WHAT YOU NEED TO DO —
Please quote the passage on modern exploration below in full, word for word.

── PAGE EXCERPT ──

A commitment to change and curiosity

Exploring the world means something different today than it did, say, 100 years ago when Ernest Shackleton ventured into the icy South Atlantic Ocean in a sailing boat. Now we have over 4,500 satellites swarming around us, their zoom capabilities transporting us to every far-flung corner of the world. We’re launching tourists into space, running marathons in Antarctica and getting stuck in human traffic on Mount Everest. Is there anything left to explore? What does it mean to live adventurously in the 21st century? And how could we become a new kind of explorer in the future?

For me, off-grid adventures are about being able to ‘disconnect’. Not necessarily from running water or the grid, but from the obvious, somewhat ingrained path. Being able to create a bit of distance, without a productivity meter, watch or plan. Get a bird’s-eye view. Rise above your own life. With that openness and wonder that we often leave behind in our childhood.

───
── EXTRACTED DATA ──

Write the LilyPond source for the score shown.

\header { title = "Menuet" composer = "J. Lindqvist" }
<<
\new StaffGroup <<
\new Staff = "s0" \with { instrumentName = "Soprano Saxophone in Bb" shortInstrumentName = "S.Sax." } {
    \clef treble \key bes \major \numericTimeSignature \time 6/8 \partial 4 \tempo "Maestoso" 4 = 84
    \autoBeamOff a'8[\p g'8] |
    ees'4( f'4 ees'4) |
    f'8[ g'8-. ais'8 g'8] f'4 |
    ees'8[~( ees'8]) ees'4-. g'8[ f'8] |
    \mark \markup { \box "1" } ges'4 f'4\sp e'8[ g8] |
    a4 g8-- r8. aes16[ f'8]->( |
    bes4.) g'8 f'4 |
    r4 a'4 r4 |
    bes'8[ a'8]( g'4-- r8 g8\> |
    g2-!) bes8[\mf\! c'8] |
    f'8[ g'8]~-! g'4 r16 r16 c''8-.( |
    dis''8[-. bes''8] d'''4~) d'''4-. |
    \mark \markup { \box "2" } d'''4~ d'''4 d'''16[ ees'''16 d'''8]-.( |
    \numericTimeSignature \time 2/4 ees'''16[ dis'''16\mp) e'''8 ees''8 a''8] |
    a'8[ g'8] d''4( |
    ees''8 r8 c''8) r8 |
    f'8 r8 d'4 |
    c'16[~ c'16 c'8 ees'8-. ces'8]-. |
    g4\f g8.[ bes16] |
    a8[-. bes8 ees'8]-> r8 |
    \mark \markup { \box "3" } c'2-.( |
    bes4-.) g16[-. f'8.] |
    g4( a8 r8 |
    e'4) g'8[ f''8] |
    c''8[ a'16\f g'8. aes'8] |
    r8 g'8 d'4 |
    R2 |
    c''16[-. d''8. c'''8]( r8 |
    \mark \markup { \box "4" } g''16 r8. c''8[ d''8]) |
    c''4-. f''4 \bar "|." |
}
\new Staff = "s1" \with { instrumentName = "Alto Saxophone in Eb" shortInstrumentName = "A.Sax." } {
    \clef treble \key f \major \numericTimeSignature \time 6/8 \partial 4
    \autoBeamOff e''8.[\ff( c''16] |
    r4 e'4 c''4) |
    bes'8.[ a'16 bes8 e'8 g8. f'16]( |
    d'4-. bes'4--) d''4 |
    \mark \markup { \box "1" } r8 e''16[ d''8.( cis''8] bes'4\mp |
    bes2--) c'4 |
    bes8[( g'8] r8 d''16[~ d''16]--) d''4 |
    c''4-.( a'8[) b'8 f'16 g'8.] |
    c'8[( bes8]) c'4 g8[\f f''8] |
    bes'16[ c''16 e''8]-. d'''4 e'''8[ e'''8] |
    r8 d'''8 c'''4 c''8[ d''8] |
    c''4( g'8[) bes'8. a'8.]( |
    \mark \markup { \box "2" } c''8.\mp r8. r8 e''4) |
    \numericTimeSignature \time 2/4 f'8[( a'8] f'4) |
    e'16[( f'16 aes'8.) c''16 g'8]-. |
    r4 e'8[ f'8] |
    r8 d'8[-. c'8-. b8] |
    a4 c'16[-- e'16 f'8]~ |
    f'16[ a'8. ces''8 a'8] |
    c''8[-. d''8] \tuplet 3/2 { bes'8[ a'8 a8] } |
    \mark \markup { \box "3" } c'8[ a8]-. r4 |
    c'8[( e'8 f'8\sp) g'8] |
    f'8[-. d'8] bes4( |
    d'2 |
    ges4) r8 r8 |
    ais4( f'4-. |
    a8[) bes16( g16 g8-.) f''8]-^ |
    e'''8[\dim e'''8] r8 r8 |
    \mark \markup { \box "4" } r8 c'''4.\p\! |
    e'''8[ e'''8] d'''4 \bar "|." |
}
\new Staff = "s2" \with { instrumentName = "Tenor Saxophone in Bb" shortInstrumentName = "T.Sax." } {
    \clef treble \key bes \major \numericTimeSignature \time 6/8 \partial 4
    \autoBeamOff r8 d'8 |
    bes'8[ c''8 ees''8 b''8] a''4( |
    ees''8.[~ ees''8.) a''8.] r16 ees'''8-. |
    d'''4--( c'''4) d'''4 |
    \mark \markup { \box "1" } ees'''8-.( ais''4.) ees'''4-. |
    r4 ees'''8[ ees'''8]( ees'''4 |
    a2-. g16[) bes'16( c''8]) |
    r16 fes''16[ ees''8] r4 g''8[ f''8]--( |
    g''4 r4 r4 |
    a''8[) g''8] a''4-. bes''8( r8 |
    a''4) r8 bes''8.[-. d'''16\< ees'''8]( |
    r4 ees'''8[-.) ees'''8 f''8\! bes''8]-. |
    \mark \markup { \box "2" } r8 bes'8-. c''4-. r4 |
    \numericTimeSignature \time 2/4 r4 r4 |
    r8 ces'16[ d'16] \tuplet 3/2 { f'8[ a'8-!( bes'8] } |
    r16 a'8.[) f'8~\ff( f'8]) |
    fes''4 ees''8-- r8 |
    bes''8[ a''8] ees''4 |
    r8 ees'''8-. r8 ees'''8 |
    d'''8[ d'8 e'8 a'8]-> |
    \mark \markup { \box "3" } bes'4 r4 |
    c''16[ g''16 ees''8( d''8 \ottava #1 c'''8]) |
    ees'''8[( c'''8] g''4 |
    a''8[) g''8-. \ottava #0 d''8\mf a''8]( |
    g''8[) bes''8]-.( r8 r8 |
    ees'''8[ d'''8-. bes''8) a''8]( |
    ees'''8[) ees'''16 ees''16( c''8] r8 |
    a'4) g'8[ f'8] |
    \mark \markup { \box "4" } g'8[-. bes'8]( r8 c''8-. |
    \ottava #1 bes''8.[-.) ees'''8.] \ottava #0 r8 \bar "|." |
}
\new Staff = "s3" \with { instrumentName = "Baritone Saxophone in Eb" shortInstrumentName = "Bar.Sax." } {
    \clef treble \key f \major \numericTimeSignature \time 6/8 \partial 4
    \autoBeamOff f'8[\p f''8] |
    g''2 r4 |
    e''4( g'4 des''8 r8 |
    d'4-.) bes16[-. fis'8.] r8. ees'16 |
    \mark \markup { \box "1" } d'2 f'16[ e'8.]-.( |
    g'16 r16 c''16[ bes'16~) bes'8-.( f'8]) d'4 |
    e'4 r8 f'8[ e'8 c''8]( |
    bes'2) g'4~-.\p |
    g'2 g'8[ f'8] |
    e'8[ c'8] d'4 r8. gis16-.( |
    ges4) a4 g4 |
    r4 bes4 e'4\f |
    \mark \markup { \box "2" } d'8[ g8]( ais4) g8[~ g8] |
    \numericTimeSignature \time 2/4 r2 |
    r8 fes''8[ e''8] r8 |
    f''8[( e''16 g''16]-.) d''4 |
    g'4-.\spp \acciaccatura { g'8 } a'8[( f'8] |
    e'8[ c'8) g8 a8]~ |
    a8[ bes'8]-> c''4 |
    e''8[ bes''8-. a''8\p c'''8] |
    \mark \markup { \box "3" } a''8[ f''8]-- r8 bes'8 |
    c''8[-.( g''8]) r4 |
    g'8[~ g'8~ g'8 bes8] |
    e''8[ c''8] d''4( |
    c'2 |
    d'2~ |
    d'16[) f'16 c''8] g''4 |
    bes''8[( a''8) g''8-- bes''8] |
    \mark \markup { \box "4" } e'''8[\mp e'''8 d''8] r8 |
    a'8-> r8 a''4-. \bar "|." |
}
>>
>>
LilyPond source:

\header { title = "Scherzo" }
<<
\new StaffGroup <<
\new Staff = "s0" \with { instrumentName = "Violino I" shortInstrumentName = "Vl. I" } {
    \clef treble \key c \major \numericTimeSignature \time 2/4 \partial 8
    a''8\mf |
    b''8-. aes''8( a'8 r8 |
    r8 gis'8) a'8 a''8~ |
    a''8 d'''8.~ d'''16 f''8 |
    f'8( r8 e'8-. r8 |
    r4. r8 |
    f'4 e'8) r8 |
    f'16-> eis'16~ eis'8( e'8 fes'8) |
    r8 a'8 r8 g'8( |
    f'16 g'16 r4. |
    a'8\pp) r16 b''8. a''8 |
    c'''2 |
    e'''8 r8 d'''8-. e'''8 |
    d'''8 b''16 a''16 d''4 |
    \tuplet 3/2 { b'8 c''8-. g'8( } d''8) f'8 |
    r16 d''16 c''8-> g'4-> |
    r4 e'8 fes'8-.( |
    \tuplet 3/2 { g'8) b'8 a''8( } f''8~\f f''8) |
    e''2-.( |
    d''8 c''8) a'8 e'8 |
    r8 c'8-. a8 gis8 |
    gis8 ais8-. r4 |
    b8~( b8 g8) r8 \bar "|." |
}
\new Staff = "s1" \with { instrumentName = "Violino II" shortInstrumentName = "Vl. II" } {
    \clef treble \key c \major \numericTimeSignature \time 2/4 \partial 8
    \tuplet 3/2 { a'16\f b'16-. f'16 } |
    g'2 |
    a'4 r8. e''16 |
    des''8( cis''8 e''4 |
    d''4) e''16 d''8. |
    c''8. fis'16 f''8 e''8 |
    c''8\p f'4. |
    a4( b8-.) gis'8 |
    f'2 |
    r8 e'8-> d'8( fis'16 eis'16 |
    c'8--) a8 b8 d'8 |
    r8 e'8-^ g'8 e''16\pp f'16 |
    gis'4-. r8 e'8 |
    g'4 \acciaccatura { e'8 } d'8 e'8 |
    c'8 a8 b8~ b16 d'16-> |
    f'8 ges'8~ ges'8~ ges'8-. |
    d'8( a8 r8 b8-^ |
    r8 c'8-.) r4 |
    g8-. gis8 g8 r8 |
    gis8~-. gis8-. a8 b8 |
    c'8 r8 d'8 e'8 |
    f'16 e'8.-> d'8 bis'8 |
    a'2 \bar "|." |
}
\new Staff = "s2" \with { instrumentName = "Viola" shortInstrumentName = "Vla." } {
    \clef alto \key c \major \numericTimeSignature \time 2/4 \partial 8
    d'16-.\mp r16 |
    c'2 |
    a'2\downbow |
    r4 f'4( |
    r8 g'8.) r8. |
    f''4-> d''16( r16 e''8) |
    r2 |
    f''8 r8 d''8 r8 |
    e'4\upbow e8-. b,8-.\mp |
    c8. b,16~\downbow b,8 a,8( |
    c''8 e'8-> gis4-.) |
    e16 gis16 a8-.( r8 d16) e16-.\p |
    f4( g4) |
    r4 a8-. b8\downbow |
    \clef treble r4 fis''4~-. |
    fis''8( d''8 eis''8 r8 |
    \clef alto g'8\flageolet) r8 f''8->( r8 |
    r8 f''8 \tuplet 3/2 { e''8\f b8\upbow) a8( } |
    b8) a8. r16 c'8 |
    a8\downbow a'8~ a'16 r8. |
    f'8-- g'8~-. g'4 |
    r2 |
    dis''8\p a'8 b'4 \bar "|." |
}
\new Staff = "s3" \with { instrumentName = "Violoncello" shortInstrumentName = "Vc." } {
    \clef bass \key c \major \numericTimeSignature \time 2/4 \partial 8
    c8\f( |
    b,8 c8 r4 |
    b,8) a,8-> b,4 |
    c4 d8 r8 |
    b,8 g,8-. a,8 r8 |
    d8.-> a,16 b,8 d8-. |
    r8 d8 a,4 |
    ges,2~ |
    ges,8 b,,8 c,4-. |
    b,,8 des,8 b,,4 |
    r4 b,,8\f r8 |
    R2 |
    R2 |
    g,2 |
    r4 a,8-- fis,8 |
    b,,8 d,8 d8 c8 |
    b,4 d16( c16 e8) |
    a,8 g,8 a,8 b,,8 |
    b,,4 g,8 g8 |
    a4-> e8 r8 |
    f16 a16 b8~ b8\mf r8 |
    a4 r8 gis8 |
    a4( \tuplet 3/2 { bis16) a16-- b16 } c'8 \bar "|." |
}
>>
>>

───

OUTPUT BELOW —
A commitment to change and curiosity

Exploring the world means something different today than it did, say, 100 years ago when Ernest Shackleton ventured into the icy South Atlantic Ocean in a sailing boat. Now we have over 4,500 satellites swarming around us, their zoom capabilities transporting us to every far-flung corner of the world. We’re launching tourists into space, running marathons in Antarctica and getting stuck in human traffic on Mount Everest. Is there anything left to explore? What does it mean to live adventurously in the 21st century? And how could we become a new kind of explorer in the future?

For me, off-grid adventures are about being able to ‘disconnect’. Not necessarily from running water or the grid, but from the obvious, somewhat ingrained path. Being able to create a bit of distance, without a productivity meter, watch or plan. Get a bird’s-eye view. Rise above your own life. With that openness and wonder that we often leave behind in our childhood.